- Exercise prompt
Exact wording is required for every entry; transcribe all of them and leave the images out.
***** Supplied material *****
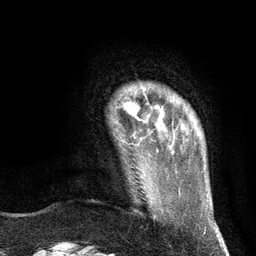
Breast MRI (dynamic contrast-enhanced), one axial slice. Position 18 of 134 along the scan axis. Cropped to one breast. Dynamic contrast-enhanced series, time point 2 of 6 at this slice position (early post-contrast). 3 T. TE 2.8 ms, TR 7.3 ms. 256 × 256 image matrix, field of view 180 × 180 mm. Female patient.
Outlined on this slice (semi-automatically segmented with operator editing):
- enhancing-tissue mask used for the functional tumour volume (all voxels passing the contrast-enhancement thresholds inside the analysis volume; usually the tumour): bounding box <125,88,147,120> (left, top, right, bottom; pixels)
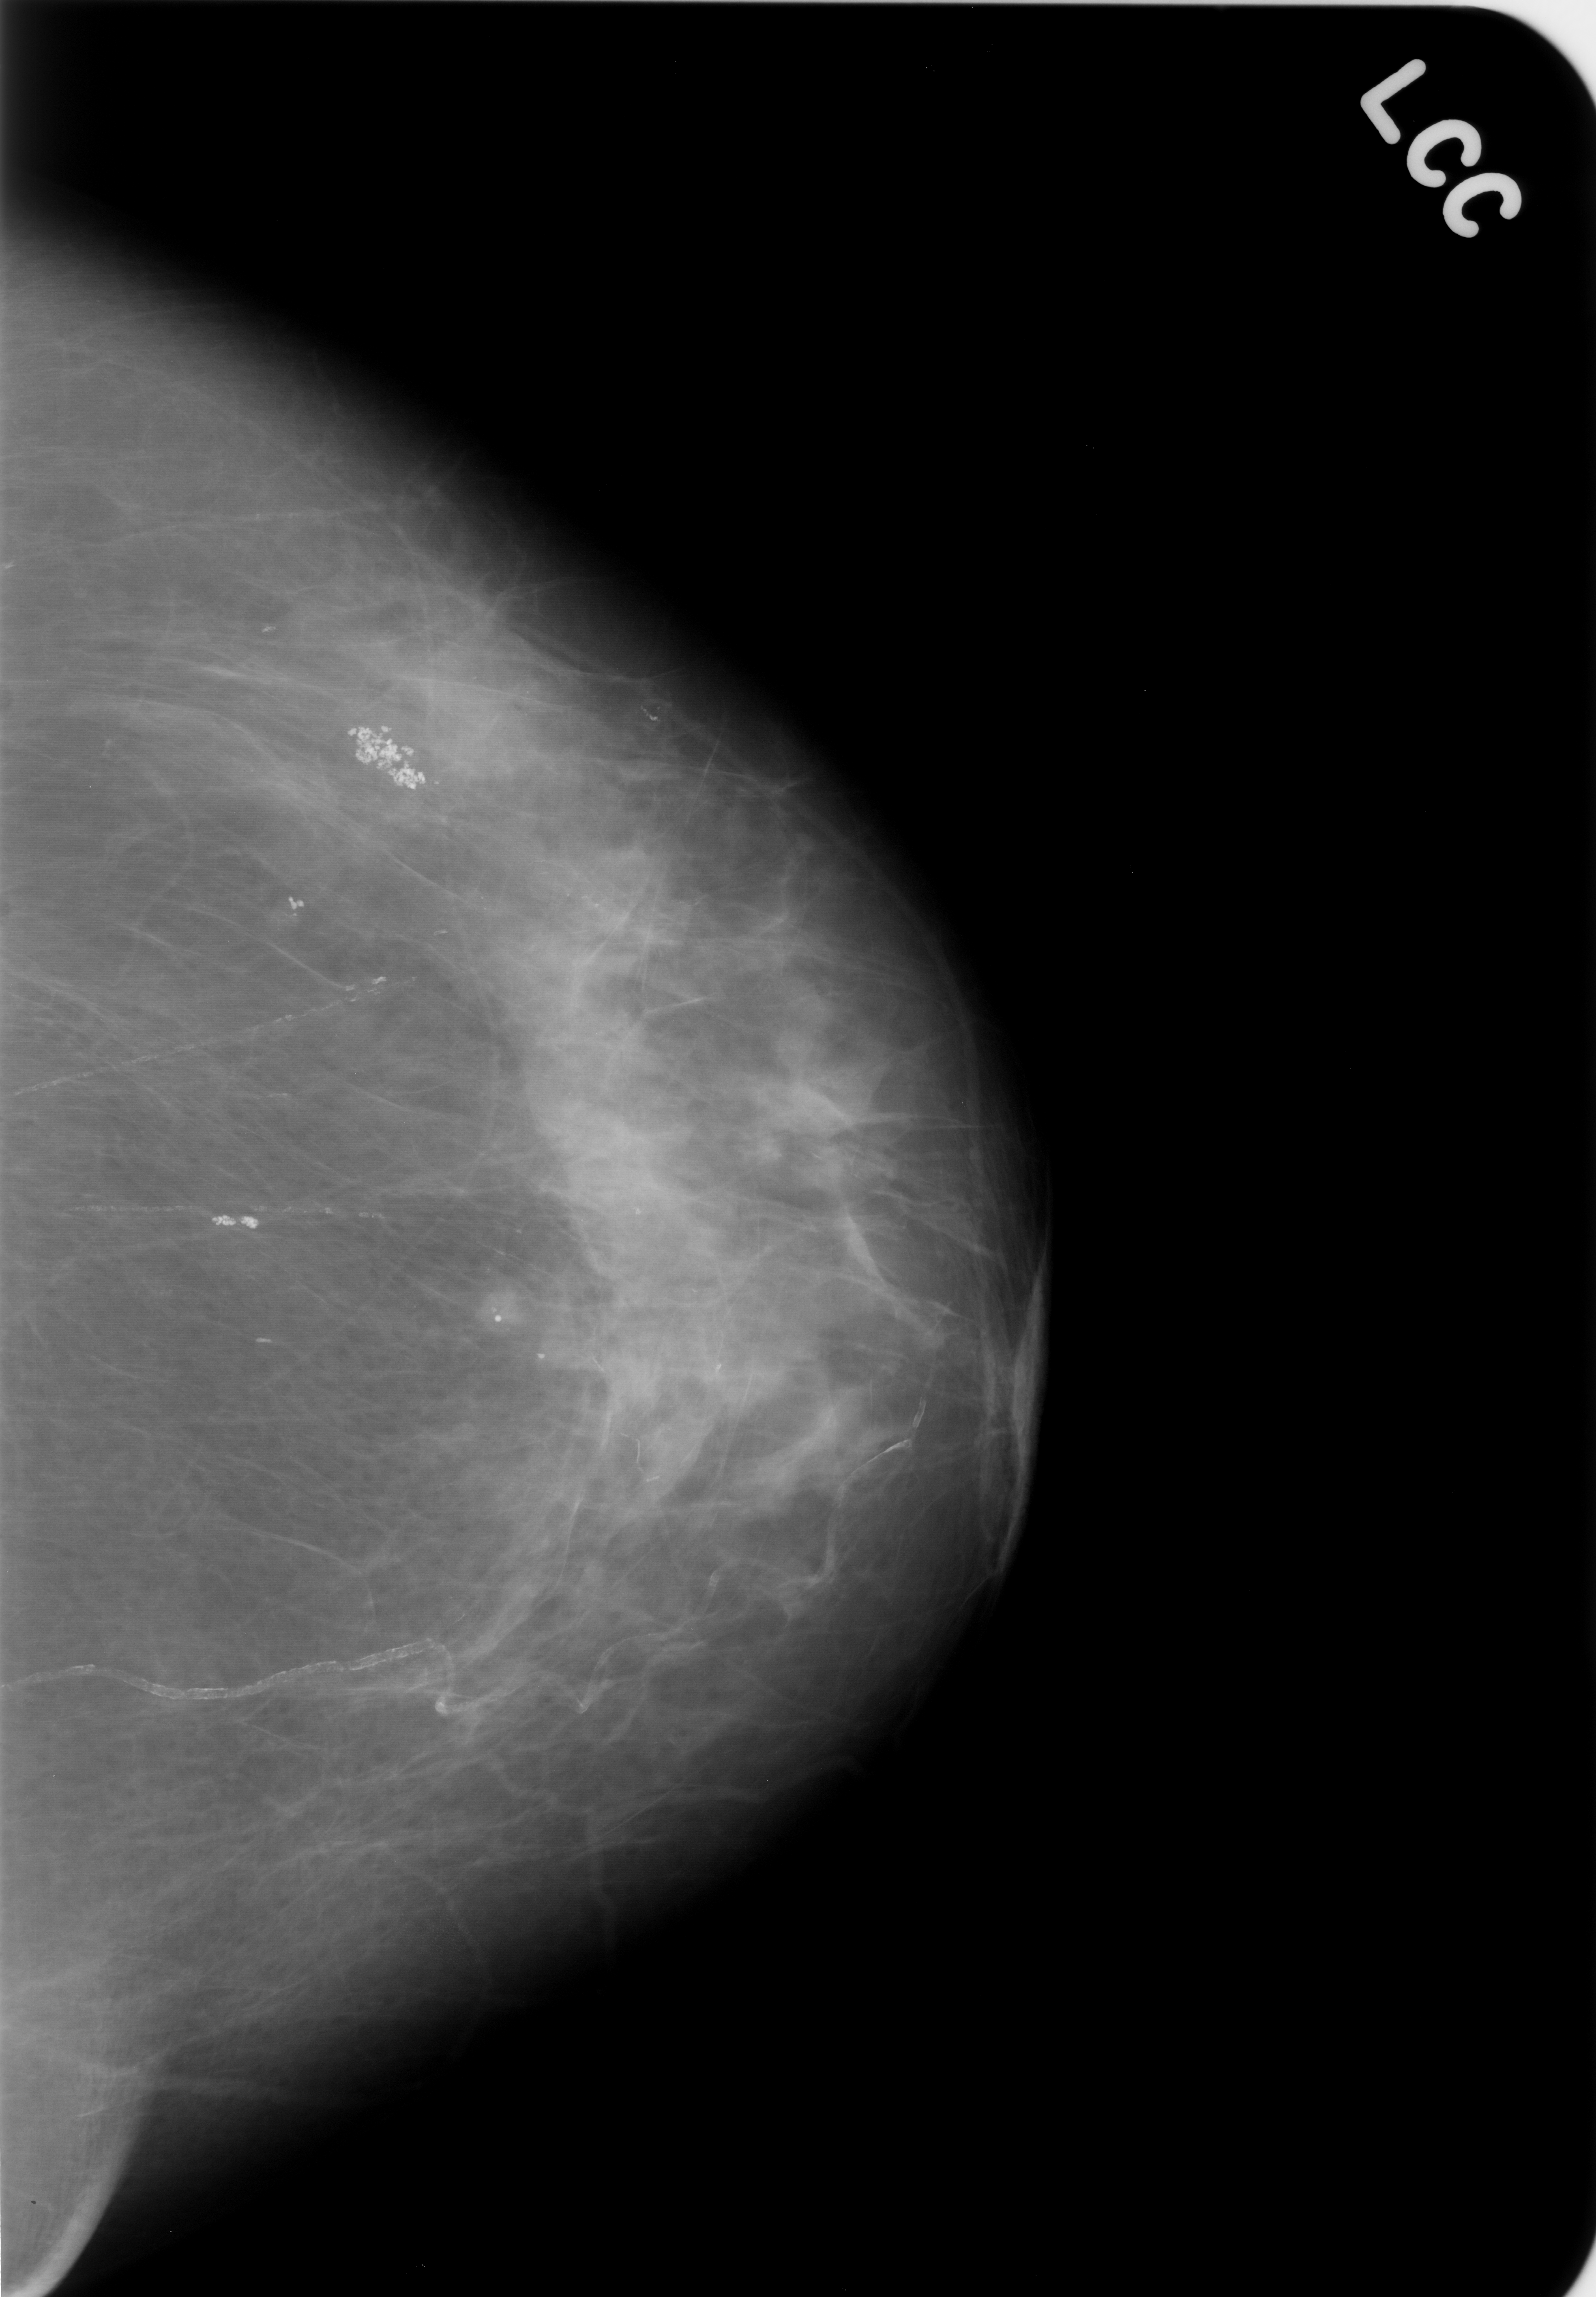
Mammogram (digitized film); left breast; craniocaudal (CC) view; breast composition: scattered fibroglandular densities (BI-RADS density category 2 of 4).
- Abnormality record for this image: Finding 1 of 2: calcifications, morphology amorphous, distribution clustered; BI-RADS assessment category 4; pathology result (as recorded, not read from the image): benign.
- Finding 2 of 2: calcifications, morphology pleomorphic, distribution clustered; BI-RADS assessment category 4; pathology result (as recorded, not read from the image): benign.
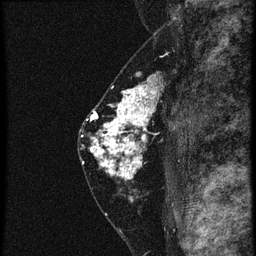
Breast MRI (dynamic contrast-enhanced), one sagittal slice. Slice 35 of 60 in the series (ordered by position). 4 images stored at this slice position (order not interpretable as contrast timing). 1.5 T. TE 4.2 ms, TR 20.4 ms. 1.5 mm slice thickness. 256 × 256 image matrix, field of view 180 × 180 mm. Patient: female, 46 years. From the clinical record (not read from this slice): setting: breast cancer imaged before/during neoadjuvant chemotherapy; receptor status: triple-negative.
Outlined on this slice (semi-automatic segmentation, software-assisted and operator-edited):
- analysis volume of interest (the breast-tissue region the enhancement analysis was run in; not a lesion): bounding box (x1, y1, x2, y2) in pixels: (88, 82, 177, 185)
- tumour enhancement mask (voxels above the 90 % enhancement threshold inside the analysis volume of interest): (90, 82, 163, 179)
*****
- Result for this task
Breast MRI (dynamic contrast-enhanced), one axial slice. Position 18 of 134 along the scan axis. Cropped to one breast. Dynamic contrast-enhanced series, time point 2 of 6 at this slice position (early post-contrast). 3 T. TE 2.8 ms, TR 7.3 ms. 256 × 256 image matrix, field of view 180 × 180 mm. Female patient.
Outlined on this slice (semi-automatically segmented with operator editing):
- enhancing-tissue mask used for the functional tumour volume (all voxels passing the contrast-enhancement thresholds inside the analysis volume; usually the tumour): bounding box <125,88,147,120> (left, top, right, bottom; pixels)
Mammogram (digitized film); left breast; craniocaudal (CC) view; breast composition: scattered fibroglandular densities (BI-RADS density category 2 of 4).
- Abnormality record for this image: Finding 1 of 2: calcifications, morphology amorphous, distribution clustered; BI-RADS assessment category 4; pathology result (as recorded, not read from the image): benign.
- Finding 2 of 2: calcifications, morphology pleomorphic, distribution clustered; BI-RADS assessment category 4; pathology result (as recorded, not read from the image): benign.
Breast MRI (dynamic contrast-enhanced), one sagittal slice. Slice 35 of 60 in the series (ordered by position). 4 images stored at this slice position (order not interpretable as contrast timing). 1.5 T. TE 4.2 ms, TR 20.4 ms. 1.5 mm slice thickness. 256 × 256 image matrix, field of view 180 × 180 mm. Patient: female, 46 years. From the clinical record (not read from this slice): setting: breast cancer imaged before/during neoadjuvant chemotherapy; receptor status: triple-negative.
Outlined on this slice (semi-automatic segmentation, software-assisted and operator-edited):
- analysis volume of interest (the breast-tissue region the enhancement analysis was run in; not a lesion): bounding box (x1, y1, x2, y2) in pixels: (88, 82, 177, 185)
- tumour enhancement mask (voxels above the 90 % enhancement threshold inside the analysis volume of interest): (90, 82, 163, 179)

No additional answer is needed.